BEGIN

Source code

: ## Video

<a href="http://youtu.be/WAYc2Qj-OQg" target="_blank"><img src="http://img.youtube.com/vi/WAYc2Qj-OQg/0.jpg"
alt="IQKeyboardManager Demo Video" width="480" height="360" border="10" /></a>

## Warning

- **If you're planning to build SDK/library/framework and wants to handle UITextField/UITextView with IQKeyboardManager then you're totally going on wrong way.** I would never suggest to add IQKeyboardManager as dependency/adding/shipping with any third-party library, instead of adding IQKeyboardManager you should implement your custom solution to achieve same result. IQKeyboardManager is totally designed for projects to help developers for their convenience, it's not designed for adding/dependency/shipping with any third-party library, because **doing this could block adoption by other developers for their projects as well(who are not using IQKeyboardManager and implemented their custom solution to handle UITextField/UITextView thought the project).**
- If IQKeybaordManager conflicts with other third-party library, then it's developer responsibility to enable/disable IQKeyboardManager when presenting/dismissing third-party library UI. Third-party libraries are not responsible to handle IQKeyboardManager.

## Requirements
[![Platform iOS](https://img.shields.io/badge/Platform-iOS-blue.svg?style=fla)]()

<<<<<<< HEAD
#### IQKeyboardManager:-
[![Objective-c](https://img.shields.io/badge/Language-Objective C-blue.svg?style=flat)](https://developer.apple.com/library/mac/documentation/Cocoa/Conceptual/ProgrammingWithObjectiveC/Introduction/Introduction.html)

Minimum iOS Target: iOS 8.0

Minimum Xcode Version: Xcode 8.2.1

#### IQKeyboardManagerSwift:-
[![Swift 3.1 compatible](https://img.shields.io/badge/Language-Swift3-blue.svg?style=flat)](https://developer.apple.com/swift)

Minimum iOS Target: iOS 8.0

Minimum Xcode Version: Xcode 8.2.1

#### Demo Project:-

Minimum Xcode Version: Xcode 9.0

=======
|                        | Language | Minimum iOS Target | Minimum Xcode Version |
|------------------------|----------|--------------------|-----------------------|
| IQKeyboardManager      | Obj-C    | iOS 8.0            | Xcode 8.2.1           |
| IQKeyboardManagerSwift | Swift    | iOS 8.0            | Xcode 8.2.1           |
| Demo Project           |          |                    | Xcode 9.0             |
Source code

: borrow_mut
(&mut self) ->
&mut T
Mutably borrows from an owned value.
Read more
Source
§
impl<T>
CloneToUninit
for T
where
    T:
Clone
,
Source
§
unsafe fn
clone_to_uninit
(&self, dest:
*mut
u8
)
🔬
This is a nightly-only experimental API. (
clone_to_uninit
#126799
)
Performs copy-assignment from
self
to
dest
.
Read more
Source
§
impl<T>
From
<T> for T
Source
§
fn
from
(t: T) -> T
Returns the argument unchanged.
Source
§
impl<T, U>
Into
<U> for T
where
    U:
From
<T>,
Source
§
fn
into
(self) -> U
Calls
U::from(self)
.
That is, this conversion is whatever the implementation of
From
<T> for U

END

DESCRIPTION OF THE TASK - For this exercise, transcribe all the records exactly.

RESPONSE TO THIS TASK -
Source code

: ## Video

<a href="http://youtu.be/WAYc2Qj-OQg" target="_blank"><img src="http://img.youtube.com/vi/WAYc2Qj-OQg/0.jpg"
alt="IQKeyboardManager Demo Video" width="480" height="360" border="10" /></a>

## Warning

- **If you're planning to build SDK/library/framework and wants to handle UITextField/UITextView with IQKeyboardManager then you're totally going on wrong way.** I would never suggest to add IQKeyboardManager as dependency/adding/shipping with any third-party library, instead of adding IQKeyboardManager you should implement your custom solution to achieve same result. IQKeyboardManager is totally designed for projects to help developers for their convenience, it's not designed for adding/dependency/shipping with any third-party library, because **doing this could block adoption by other developers for their projects as well(who are not using IQKeyboardManager and implemented their custom solution to handle UITextField/UITextView thought the project).**
- If IQKeybaordManager conflicts with other third-party library, then it's developer responsibility to enable/disable IQKeyboardManager when presenting/dismissing third-party library UI. Third-party libraries are not responsible to handle IQKeyboardManager.

## Requirements
[![Platform iOS](https://img.shields.io/badge/Platform-iOS-blue.svg?style=fla)]()

<<<<<<< HEAD
#### IQKeyboardManager:-
[![Objective-c](https://img.shields.io/badge/Language-Objective C-blue.svg?style=flat)](https://developer.apple.com/library/mac/documentation/Cocoa/Conceptual/ProgrammingWithObjectiveC/Introduction/Introduction.html)

Minimum iOS Target: iOS 8.0

Minimum Xcode Version: Xcode 8.2.1

#### IQKeyboardManagerSwift:-
[![Swift 3.1 compatible](https://img.shields.io/badge/Language-Swift3-blue.svg?style=flat)](https://developer.apple.com/swift)

Minimum iOS Target: iOS 8.0

Minimum Xcode Version: Xcode 8.2.1

#### Demo Project:-

Minimum Xcode Version: Xcode 9.0

=======
|                        | Language | Minimum iOS Target | Minimum Xcode Version |
|------------------------|----------|--------------------|-----------------------|
| IQKeyboardManager      | Obj-C    | iOS 8.0            | Xcode 8.2.1           |
| IQKeyboardManagerSwift | Swift    | iOS 8.0            | Xcode 8.2.1           |
| Demo Project           |          |                    | Xcode 9.0             |
Source code

: borrow_mut
(&mut self) ->
&mut T
Mutably borrows from an owned value.
Read more
Source
§
impl<T>
CloneToUninit
for T
where
    T:
Clone
,
Source
§
unsafe fn
clone_to_uninit
(&self, dest:
*mut
u8
)
🔬
This is a nightly-only experimental API. (
clone_to_uninit
#126799
)
Performs copy-assignment from
self
to
dest
.
Read more
Source
§
impl<T>
From
<T> for T
Source
§
fn
from
(t: T) -> T
Returns the argument unchanged.
Source
§
impl<T, U>
Into
<U> for T
where
    U:
From
<T>,
Source
§
fn
into
(self) -> U
Calls
U::from(self)
.
That is, this conversion is whatever the implementation of
From
<T> for U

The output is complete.